Work instructions — Among the entries below, extract exactly the lines that run from the one with "611 296 26.84" through the one with "352 220 107.45", both ends included.

** Opening Given data block **

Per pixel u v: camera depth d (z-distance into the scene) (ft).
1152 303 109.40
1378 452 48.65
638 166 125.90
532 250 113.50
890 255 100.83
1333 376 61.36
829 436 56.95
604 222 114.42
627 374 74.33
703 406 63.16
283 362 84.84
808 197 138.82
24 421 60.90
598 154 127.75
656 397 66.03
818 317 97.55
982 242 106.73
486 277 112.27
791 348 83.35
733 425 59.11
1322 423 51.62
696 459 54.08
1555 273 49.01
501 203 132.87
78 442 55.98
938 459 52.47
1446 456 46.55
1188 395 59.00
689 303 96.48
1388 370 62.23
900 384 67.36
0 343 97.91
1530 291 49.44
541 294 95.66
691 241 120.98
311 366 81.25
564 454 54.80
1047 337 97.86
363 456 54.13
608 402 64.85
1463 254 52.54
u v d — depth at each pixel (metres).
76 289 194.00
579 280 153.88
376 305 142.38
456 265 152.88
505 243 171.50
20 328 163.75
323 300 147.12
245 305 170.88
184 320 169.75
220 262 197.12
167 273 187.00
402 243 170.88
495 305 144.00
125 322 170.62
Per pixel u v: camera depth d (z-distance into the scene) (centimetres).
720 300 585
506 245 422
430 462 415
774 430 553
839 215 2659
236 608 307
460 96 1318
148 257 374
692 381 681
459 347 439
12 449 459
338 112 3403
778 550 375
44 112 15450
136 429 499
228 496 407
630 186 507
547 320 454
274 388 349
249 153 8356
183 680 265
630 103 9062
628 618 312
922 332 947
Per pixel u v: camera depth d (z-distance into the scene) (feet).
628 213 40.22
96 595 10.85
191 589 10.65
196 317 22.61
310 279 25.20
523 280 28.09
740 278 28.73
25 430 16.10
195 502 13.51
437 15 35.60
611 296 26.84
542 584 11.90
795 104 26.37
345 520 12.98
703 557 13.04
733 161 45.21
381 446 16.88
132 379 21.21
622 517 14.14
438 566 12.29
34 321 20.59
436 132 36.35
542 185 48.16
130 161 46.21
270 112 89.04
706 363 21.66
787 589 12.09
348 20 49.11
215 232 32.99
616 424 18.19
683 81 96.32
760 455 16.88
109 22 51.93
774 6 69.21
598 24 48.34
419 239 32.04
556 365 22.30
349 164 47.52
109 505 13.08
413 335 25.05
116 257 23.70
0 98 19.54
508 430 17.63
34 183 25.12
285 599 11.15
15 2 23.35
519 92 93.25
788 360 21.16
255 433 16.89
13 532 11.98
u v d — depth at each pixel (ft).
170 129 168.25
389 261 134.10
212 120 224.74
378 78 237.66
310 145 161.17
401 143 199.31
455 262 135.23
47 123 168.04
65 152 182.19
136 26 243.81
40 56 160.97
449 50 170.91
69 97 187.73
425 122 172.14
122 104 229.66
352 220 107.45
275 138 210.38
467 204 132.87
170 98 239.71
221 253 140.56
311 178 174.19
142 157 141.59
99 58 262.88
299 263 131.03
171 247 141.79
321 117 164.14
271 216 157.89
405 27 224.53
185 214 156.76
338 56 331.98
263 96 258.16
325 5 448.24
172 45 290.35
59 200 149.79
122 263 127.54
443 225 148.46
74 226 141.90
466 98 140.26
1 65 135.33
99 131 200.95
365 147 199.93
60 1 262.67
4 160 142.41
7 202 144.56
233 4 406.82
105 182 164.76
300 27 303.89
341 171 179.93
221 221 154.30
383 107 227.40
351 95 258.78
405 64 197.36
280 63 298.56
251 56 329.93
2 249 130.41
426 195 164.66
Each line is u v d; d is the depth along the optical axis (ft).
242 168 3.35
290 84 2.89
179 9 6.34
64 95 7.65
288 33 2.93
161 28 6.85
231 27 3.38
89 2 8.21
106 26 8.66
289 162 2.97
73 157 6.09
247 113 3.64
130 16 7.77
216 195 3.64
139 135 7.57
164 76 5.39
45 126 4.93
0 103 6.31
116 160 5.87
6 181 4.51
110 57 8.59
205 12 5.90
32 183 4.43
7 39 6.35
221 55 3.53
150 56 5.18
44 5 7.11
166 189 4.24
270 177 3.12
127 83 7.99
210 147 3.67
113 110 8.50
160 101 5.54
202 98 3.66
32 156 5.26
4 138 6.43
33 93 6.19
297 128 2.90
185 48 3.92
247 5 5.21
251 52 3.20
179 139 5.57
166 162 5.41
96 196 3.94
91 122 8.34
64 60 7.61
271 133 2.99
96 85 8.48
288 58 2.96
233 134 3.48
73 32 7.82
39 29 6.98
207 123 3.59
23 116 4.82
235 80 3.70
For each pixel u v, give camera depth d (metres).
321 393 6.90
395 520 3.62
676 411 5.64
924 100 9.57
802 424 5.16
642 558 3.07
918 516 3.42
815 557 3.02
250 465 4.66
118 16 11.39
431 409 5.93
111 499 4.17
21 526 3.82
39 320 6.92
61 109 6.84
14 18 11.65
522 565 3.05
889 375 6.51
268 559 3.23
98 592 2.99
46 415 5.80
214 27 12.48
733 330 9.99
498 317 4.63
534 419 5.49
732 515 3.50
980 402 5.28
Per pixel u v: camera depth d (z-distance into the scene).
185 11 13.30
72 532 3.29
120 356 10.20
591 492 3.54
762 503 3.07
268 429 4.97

** Closing Given data block **

Answer to this exercise —
611 296 26.84
542 584 11.90
795 104 26.37
345 520 12.98
703 557 13.04
733 161 45.21
381 446 16.88
132 379 21.21
622 517 14.14
438 566 12.29
34 321 20.59
436 132 36.35
542 185 48.16
130 161 46.21
270 112 89.04
706 363 21.66
787 589 12.09
348 20 49.11
215 232 32.99
616 424 18.19
683 81 96.32
760 455 16.88
109 22 51.93
774 6 69.21
598 24 48.34
419 239 32.04
556 365 22.30
349 164 47.52
109 505 13.08
413 335 25.05
116 257 23.70
0 98 19.54
508 430 17.63
34 183 25.12
285 599 11.15
15 2 23.35
519 92 93.25
788 360 21.16
255 433 16.89
13 532 11.98
u v d — depth at each pixel (ft).
170 129 168.25
389 261 134.10
212 120 224.74
378 78 237.66
310 145 161.17
401 143 199.31
455 262 135.23
47 123 168.04
65 152 182.19
136 26 243.81
40 56 160.97
449 50 170.91
69 97 187.73
425 122 172.14
122 104 229.66
352 220 107.45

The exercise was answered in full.